Extracted records

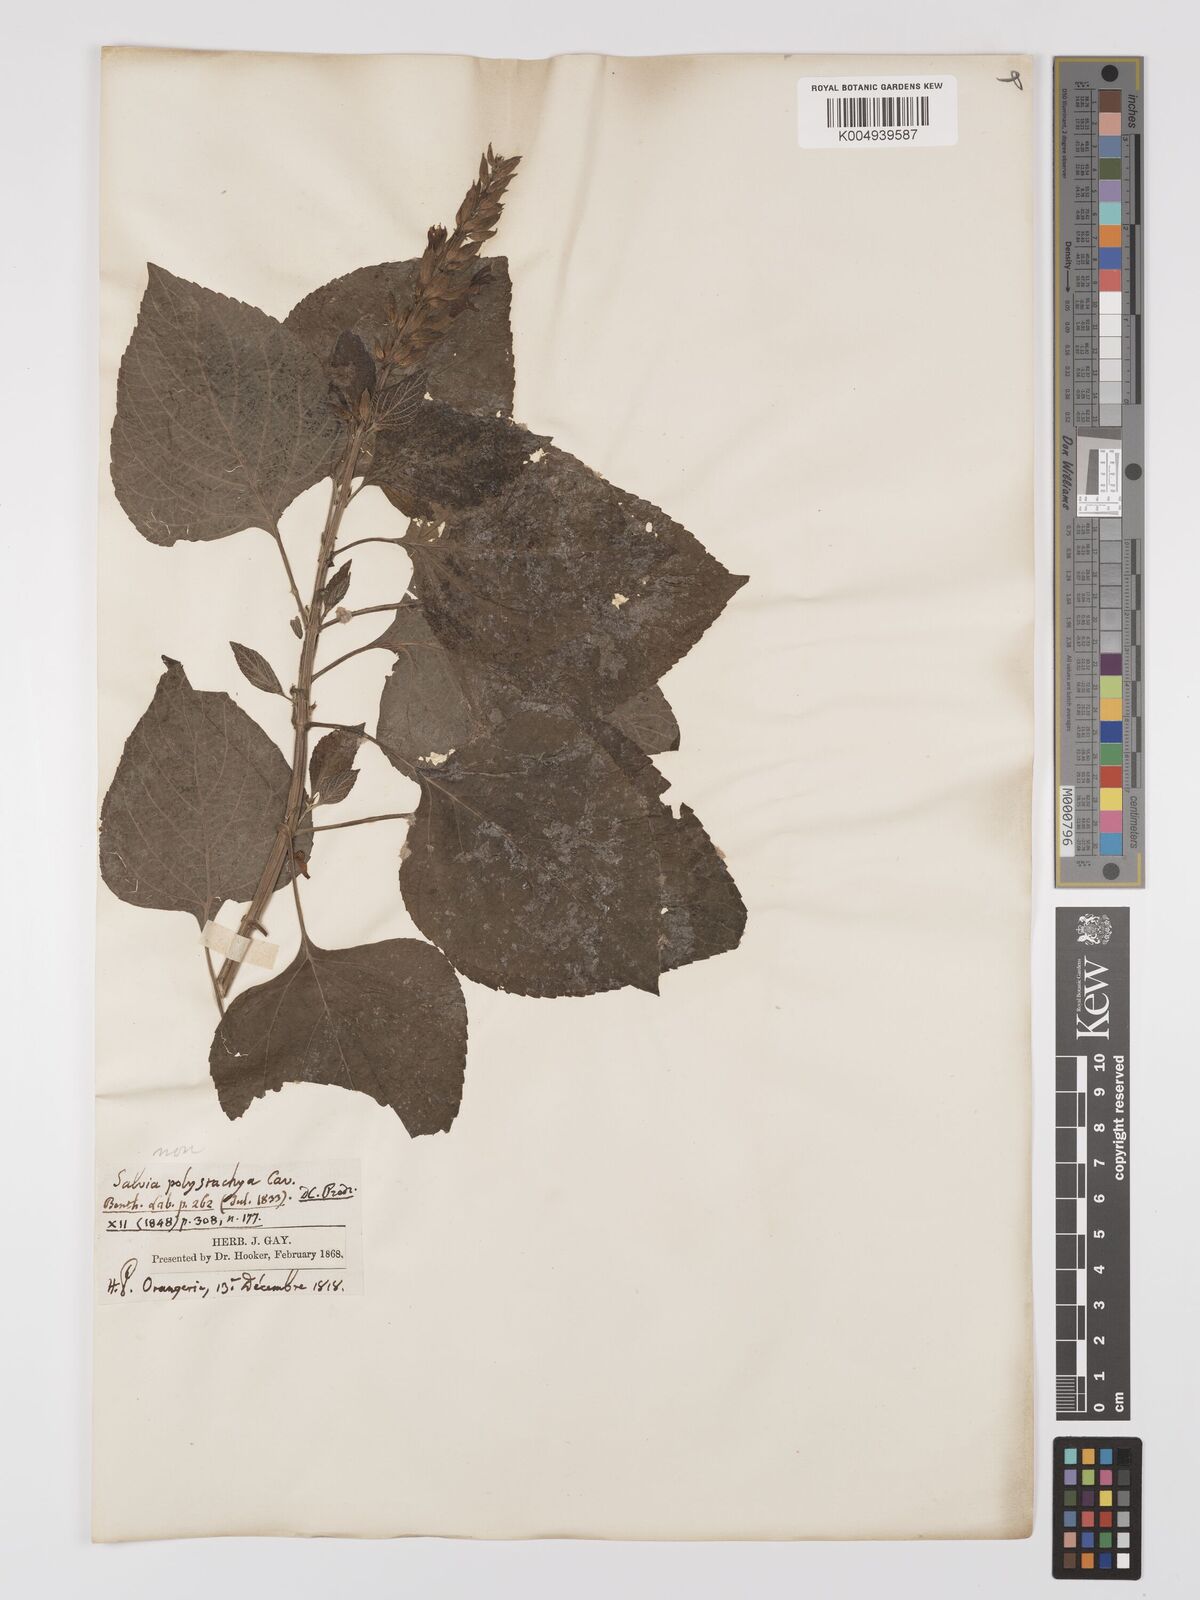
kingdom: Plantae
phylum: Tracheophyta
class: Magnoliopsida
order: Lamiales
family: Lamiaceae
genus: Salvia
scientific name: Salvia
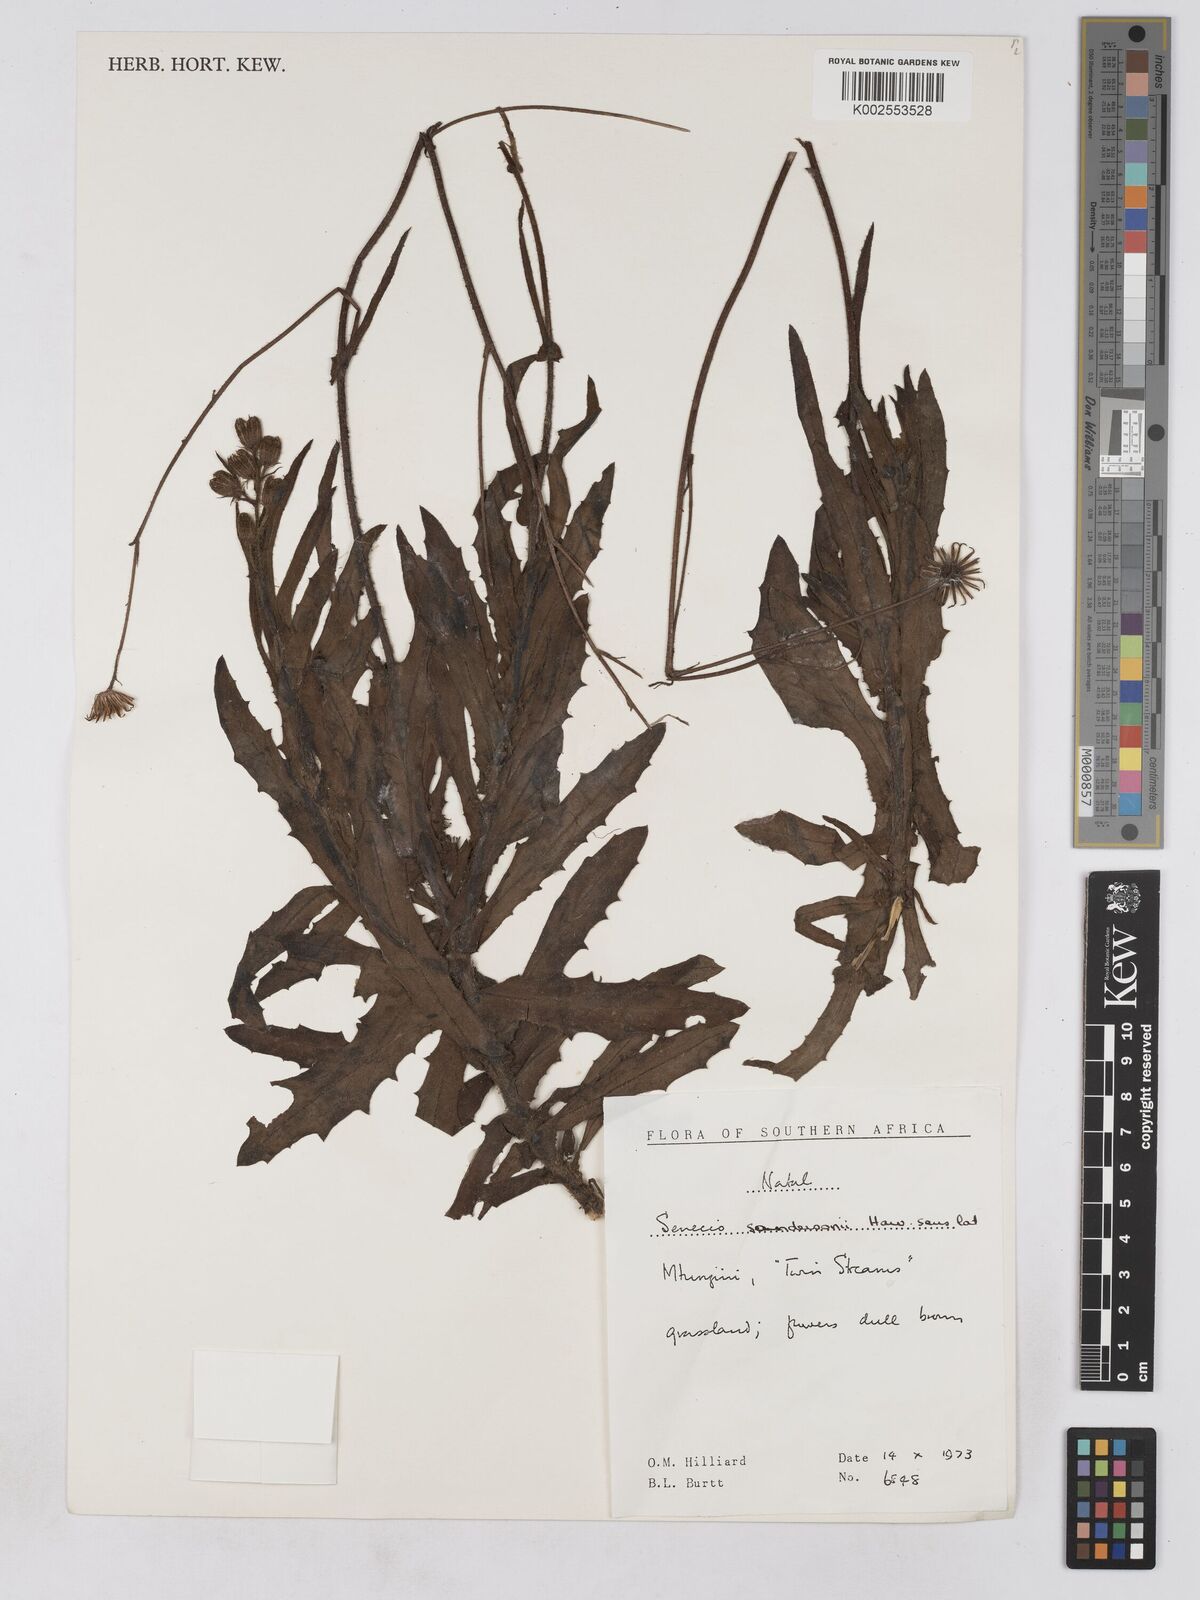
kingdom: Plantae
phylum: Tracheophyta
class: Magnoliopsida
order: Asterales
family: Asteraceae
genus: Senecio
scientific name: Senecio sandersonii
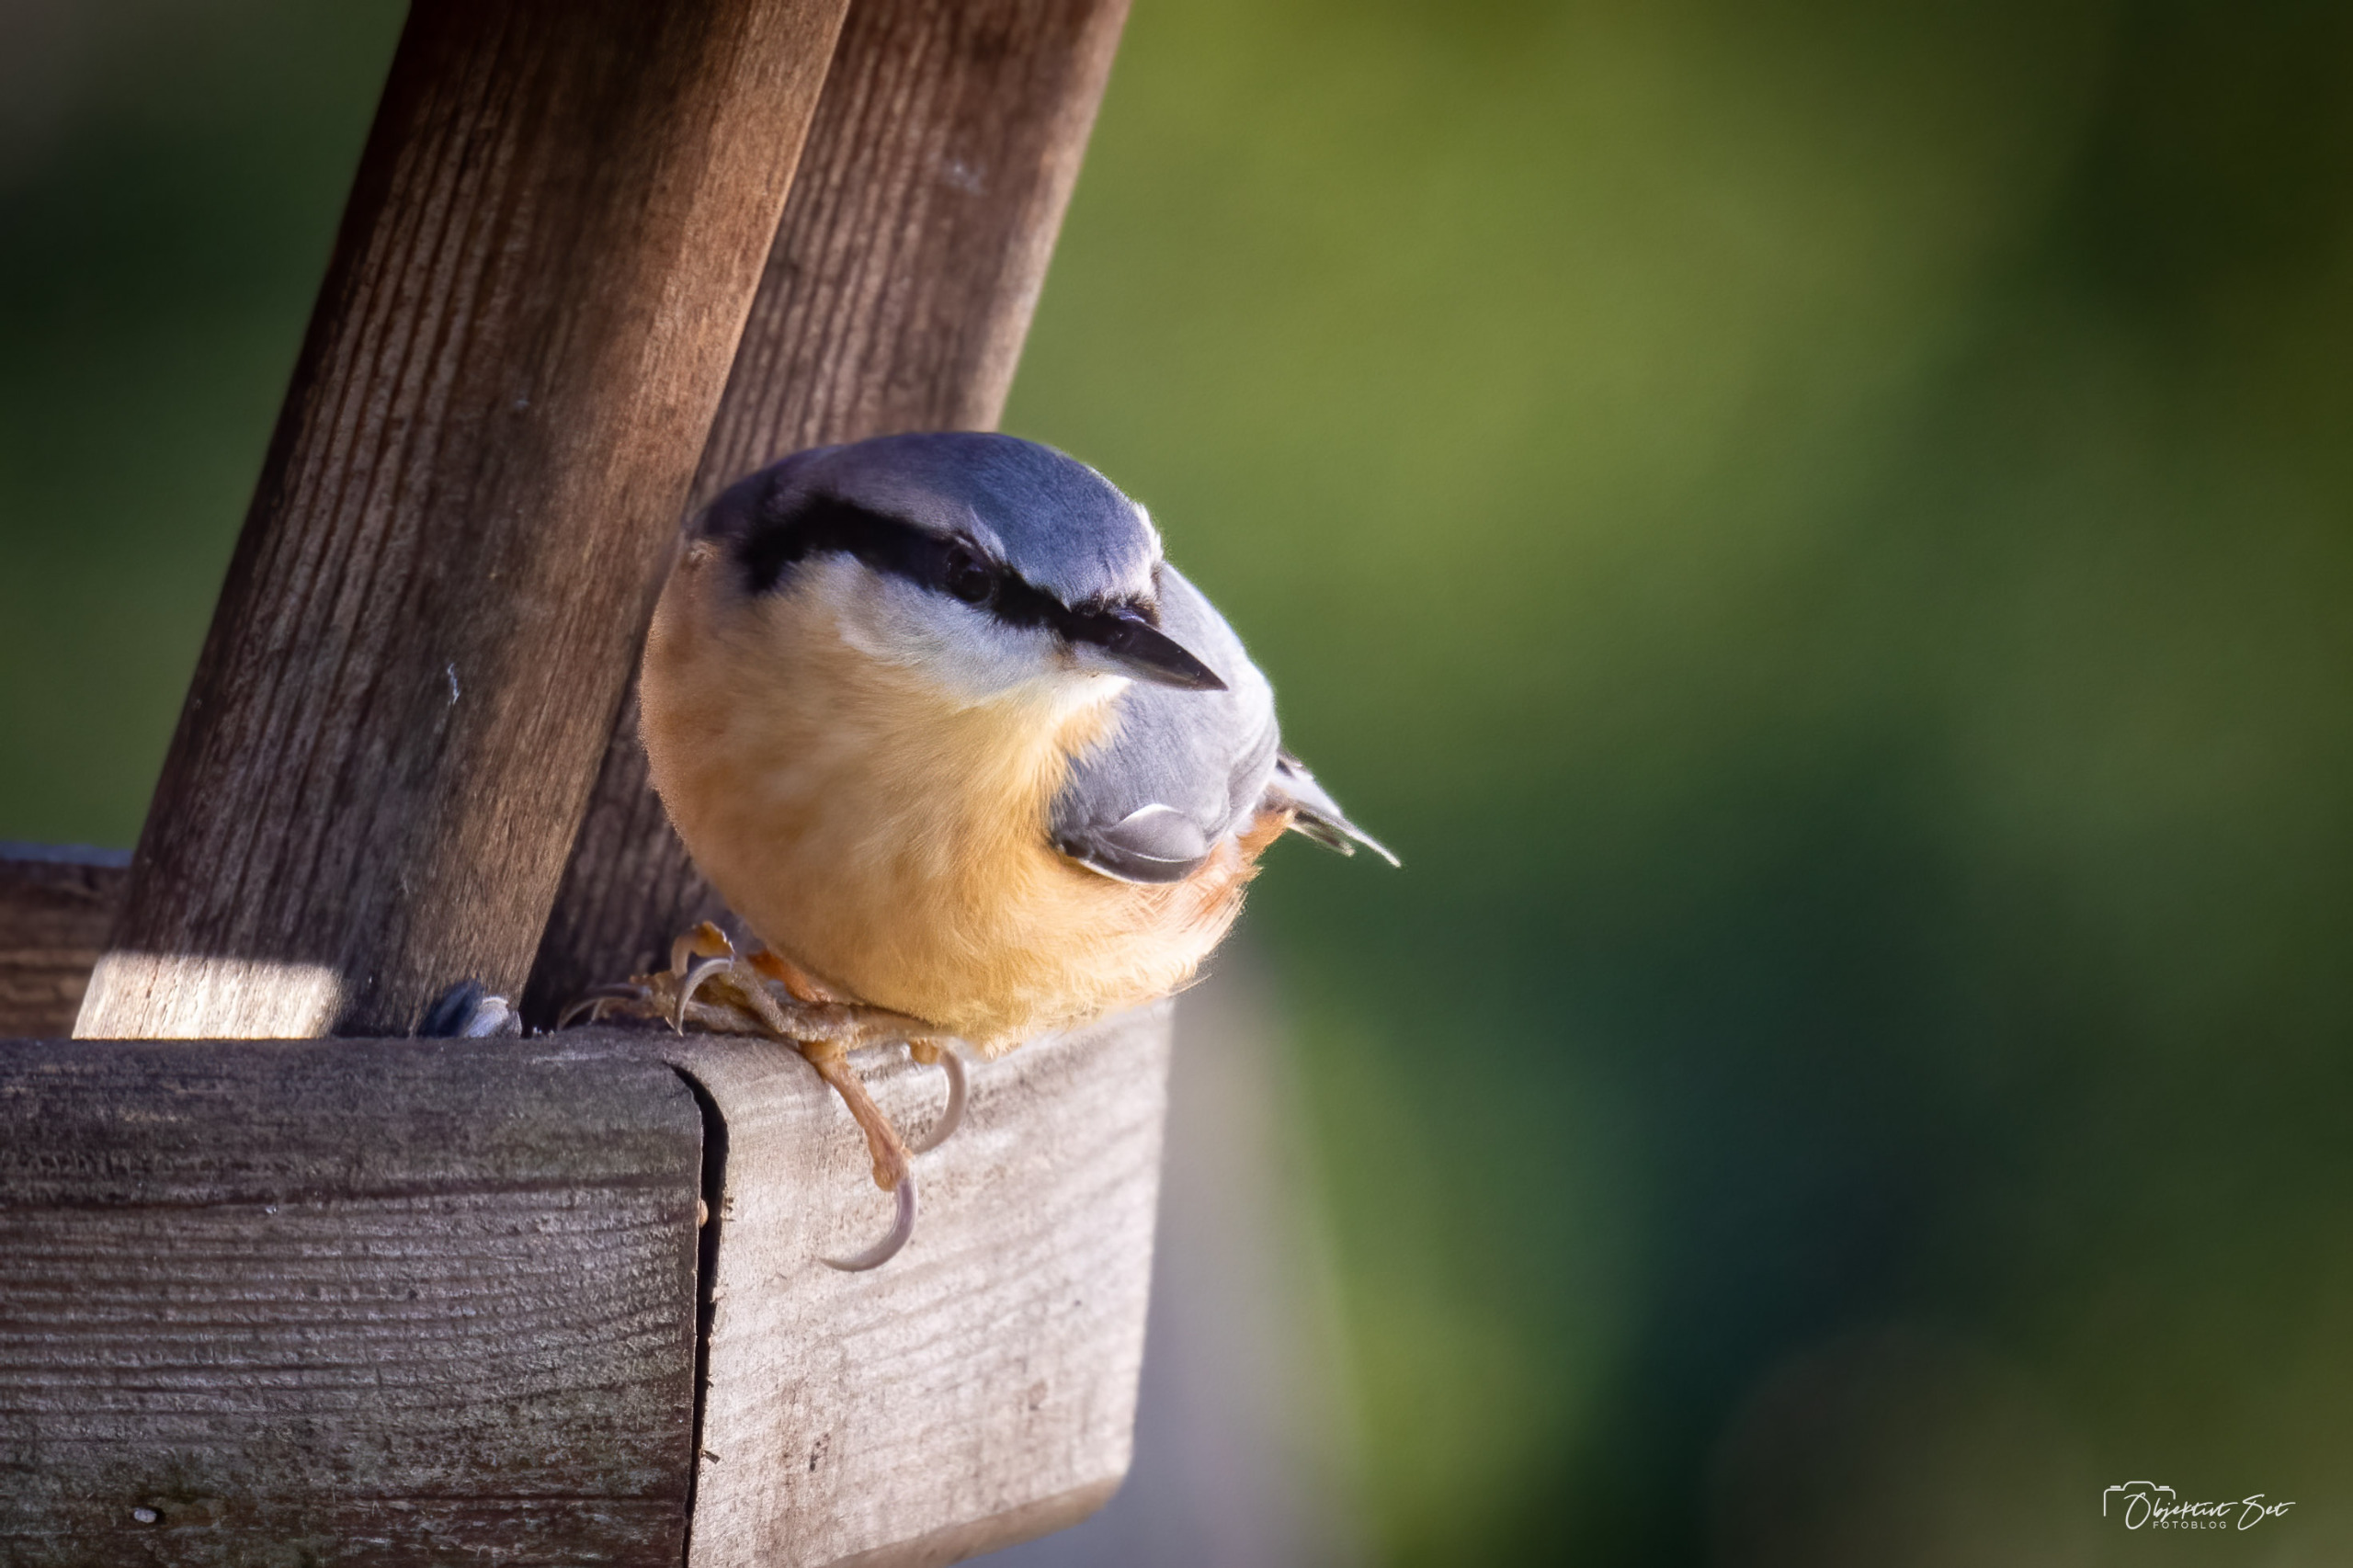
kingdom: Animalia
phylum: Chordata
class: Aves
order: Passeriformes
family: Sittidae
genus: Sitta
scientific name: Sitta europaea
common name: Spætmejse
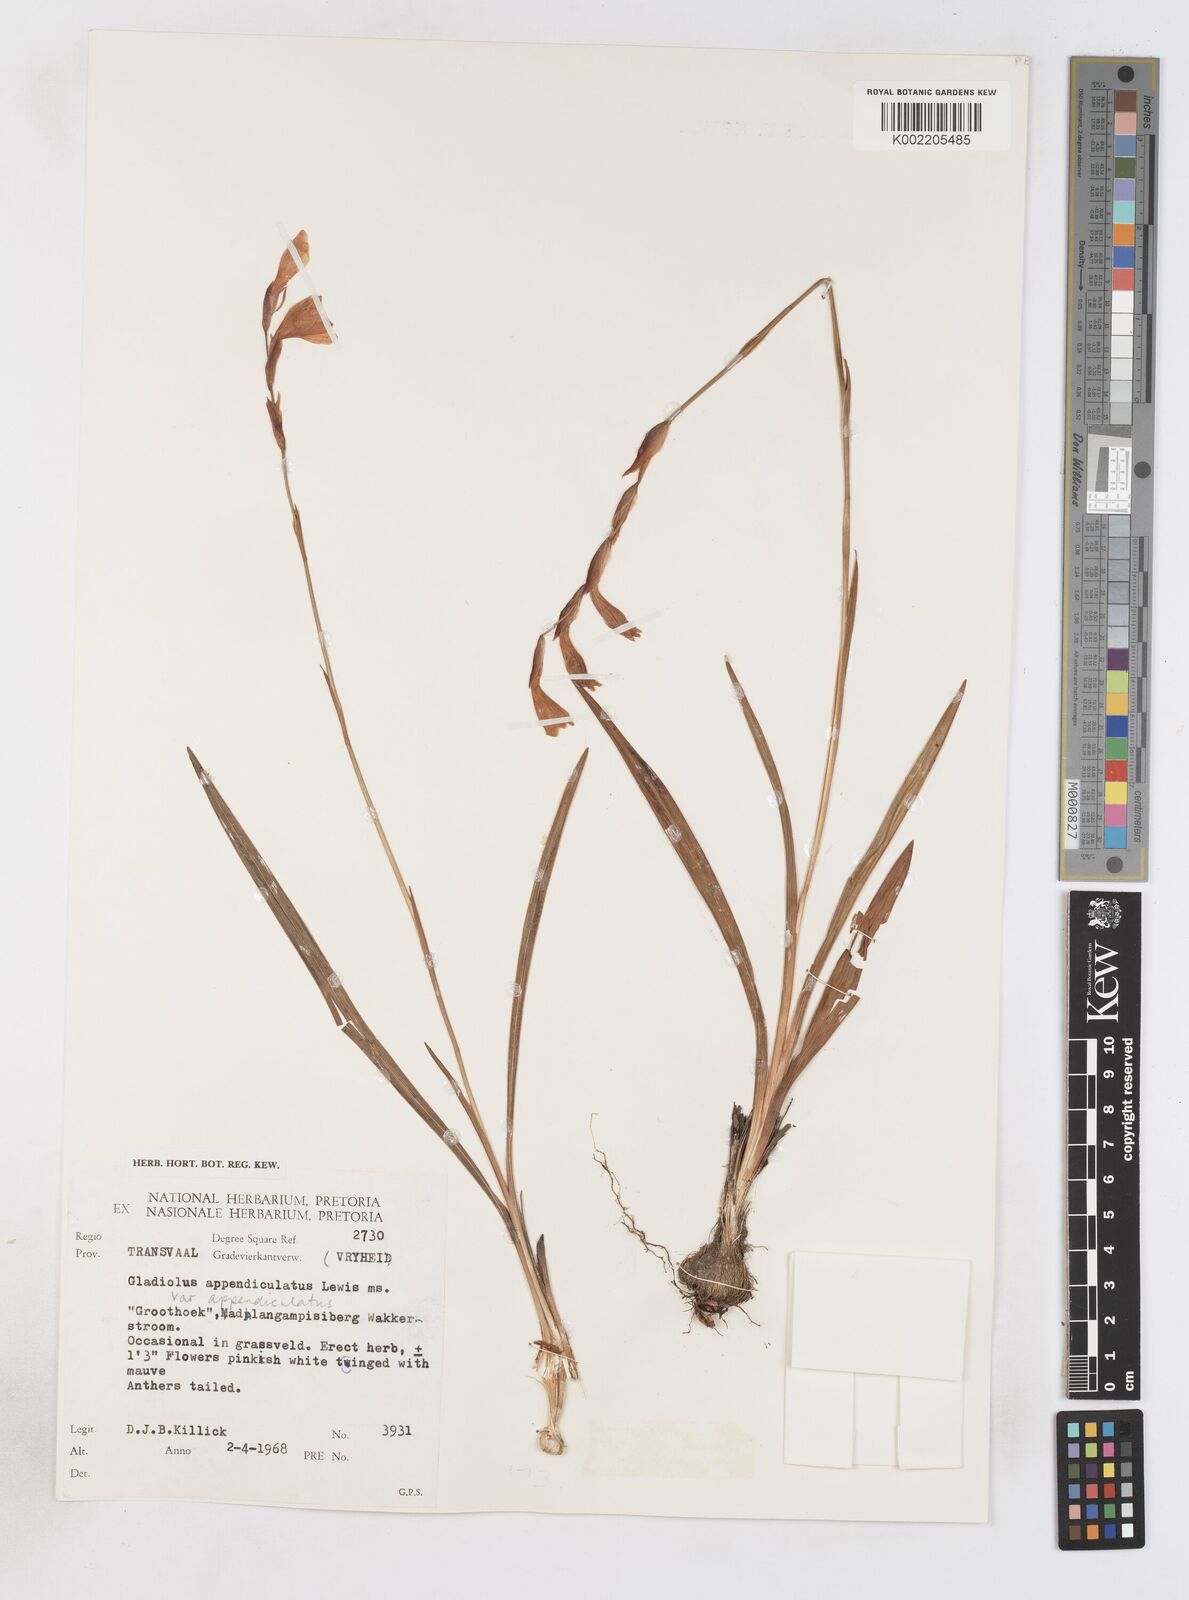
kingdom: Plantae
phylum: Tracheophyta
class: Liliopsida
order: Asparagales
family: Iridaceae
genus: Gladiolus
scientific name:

BRIEF.
Turn the lines of the material above into a Markdown table with the columns Row and Line, numbering each line and skipping blank ones. Don't include the pictures in your answer.

WRITTEN ANSWER.
| Row | Line |
|---|---|
| 1 | kingdom: Plantae |
| 2 | phylum: Tracheophyta |
| 3 | class: Magnoliopsida |
| 4 | order: Lamiales |
| 5 | family: Lamiaceae |
| 6 | genus: Salvia |
| 7 | scientific name: Salvia |
| 8 | kingdom: Plantae |
| 9 | phylum: Tracheophyta |
| 10 | class: Magnoliopsida |
| 11 | order: Asterales |
| 12 | family: Asteraceae |
| 13 | genus: Senecio |
| 14 | scientific name: Senecio sandersonii |
| 15 | kingdom: Animalia |
| 16 | phylum: Chordata |
| 17 | class: Aves |
| 18 | order: Passeriformes |
| 19 | family: Sittidae |
| 20 | genus: Sitta |
| 21 | scientific name: Sitta europaea |
| 22 | common name: Spætmejse |
| 23 | kingdom: Plantae |
| 24 | phylum: Tracheophyta |
| 25 | class: Liliopsida |
| 26 | order: Asparagales |
| 27 | family: Iridaceae |
| 28 | genus: Gladiolus |
| 29 | scientific name: |